SOURCE EXTRACT –
Choosing yarn for a sweater can be a big decision. You may be working with this yarn for a hundred hours or more – and wearing the sweater you make even longer. Sweaters are usually the largest items knitters make, and the cost for that amount of yarn can be high. So how do you choose a yarn that’s right for you?

The most important thing

Some folks will tell you that you have to choose a certain type of yarn for sweaters. They will tell you it has to be hard-wearing yarn, that is has to be exactly the yarn suggested in the pattern, or that it must match the colours you already have in your wardrobe. But here at Tin Can Knits, we are not purists. For us, the most important thing about a sweater yarn is that YOU love it. What good is knitting a whole sweater in a yarn you aren’t thrilled-to-death about? Are you suddenly going to become enamoured with a yarn you find scratchy or dull once it’s knit into a whole sweater? I doubt it. I personally like to wear black quite a bit, but I definitely don’t want to knit a whole black sweater! So forget what you think you SHOULD use. Go out and find a sweater yarn that is perfect for YOU.

smiling woman in a green and teal handspun sweater
Emily’s current favourite yarn is her very own handspun. This beautiful Flax sweater was Emily’s first garment in yarn she spun herself.
Blog post Alexa's Sweaters in Review
My current favourite sweater is my Cartography sweater that I knit with Spincycle Dream State and Stone Wool Cormo. It is light, soft, and warm, and I really enjoyed the subtle colour shifts of the Spincycle.

It’s all about pros and cons

Not all yarns are great for sweater knitting. A single-ply, un-spun yarn, for example, will likely end up a pilly mess after only a few wears. There are lots of different types of yarn out there, though, and they each have their pros and cons. We stand confidently behind the yarns we use for our pattern samples, but we know they aren’t always available or accessible to everyone – nor are they necessarily what you might choose for your own sweater.

SOURCE DATA –
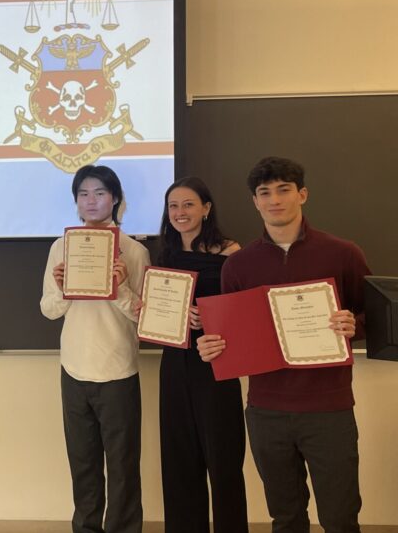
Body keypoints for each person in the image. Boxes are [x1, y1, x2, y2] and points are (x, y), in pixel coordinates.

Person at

EXERCISES –
1. Output, word for word, the part of the passage on sweater yarn that opens with the words containing "It’s all about" and closes with "your own sweater.".
2. Answer these questions using the passage on sweater yarn:
(a) Which two yarns went into the Cartography sweater?
(b) What does a single-ply, un-spun yarn likely become after only a few wears?
(c) Which sweater was Emily's first garment in yarn she spun herself?
3. Translate this sentence from the passage on sweater yarn into Spanish: "Sweaters are usually the largest items knitters make, and the cost for that amount of yarn can be high."

EXERCISE RESULTS –
1.
It’s all about pros and cons

Not all yarns are great for sweater knitting. A single-ply, un-spun yarn, for example, will likely end up a pilly mess after only a few wears. There are lots of different types of yarn out there, though, and they each have their pros and cons. We stand confidently behind the yarns we use for our pattern samples, but we know they aren’t always available or accessible to everyone – nor are they necessarily what you might choose for your own sweater.

2.
(a) Spincycle Dream State and Stone Wool Cormo.
(b) A pilly mess.
(c) The Flax sweater.

3. Los suéteres suelen ser las piezas más grandes que hacen los tejedores, y el costo de esa cantidad de hilo puede ser elevado.